Assignment: Below this line is a set of entries; quote exactly the lines from the line that contains "Figure 3. Types" to the line that contains "Table 1: The", both lines included.

Supplied records:
══════════════════════════════

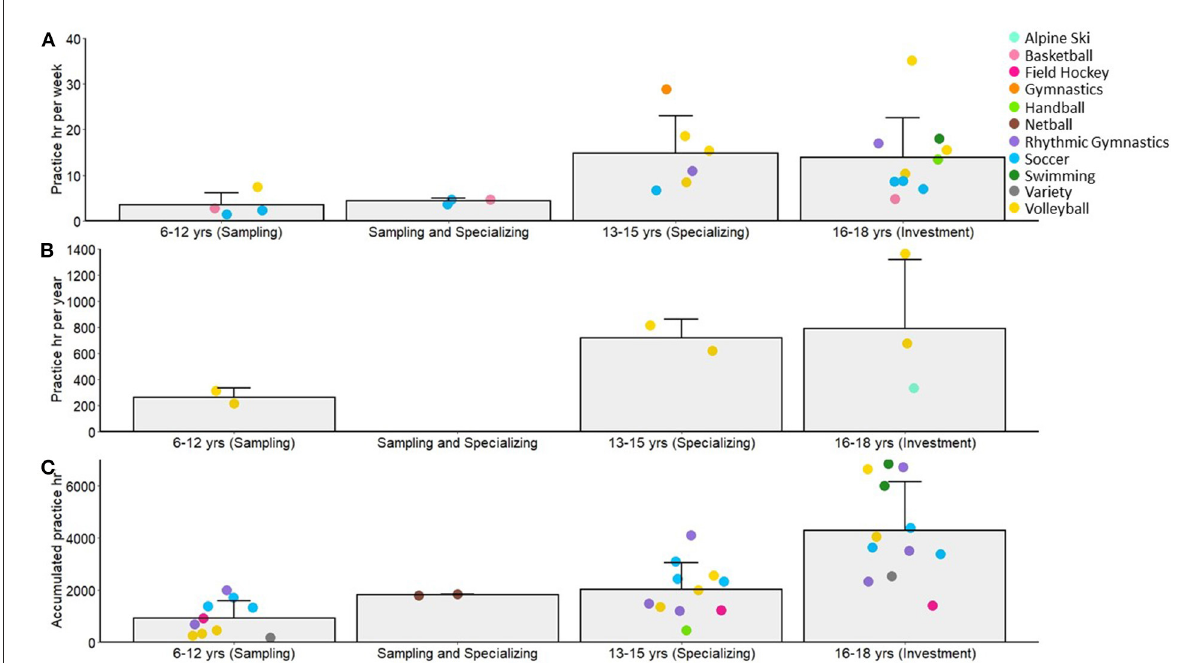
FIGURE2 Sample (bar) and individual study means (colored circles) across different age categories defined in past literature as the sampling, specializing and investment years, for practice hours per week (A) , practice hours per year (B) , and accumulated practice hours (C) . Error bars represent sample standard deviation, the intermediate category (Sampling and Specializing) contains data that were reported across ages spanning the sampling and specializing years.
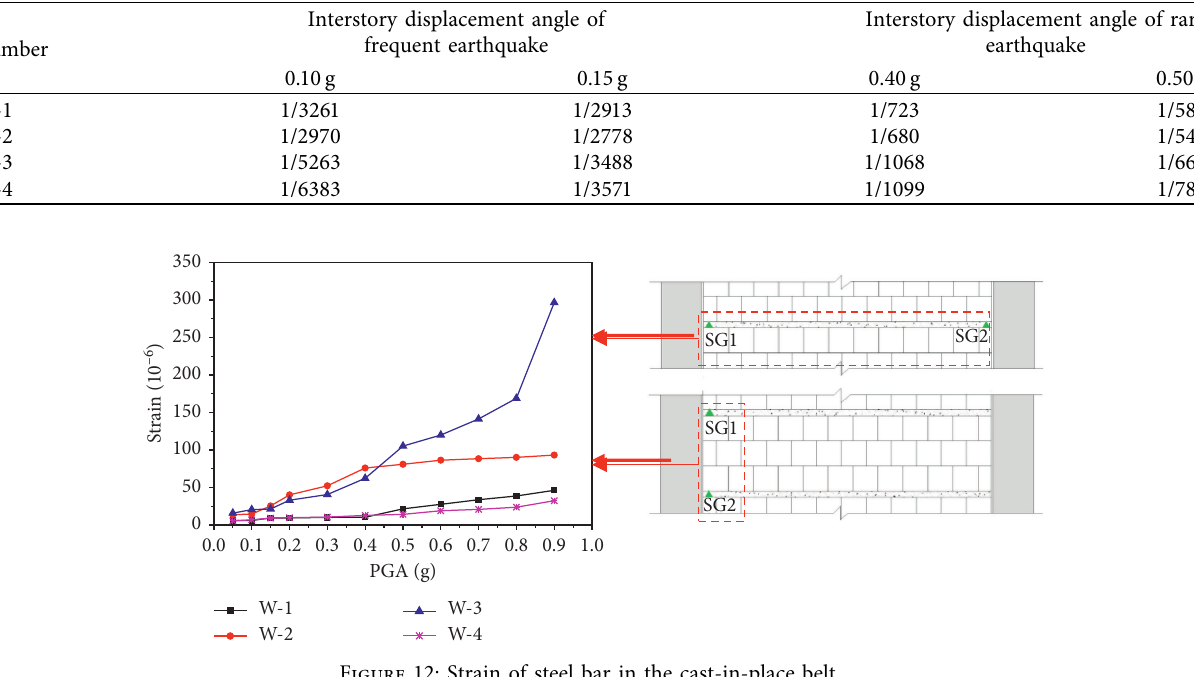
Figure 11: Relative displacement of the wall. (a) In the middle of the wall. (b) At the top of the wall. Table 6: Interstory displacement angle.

══════════════════════════════

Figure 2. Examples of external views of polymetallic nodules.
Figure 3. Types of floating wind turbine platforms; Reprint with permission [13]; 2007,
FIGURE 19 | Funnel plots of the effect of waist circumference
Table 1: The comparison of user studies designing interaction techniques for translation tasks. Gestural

══════════════════════════════

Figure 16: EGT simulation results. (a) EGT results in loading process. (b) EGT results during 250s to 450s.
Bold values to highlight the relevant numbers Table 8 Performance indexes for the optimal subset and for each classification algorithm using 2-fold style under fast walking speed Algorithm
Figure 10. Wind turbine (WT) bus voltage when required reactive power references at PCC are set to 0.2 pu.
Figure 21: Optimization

══════════════════════════════

Output of the task:
Figure 3. Types of floating wind turbine platforms; Reprint with permission [13]; 2007,
FIGURE 19 | Funnel plots of the effect of waist circumference
Table 1: The comparison of user studies designing interaction techniques for translation tasks. Gestural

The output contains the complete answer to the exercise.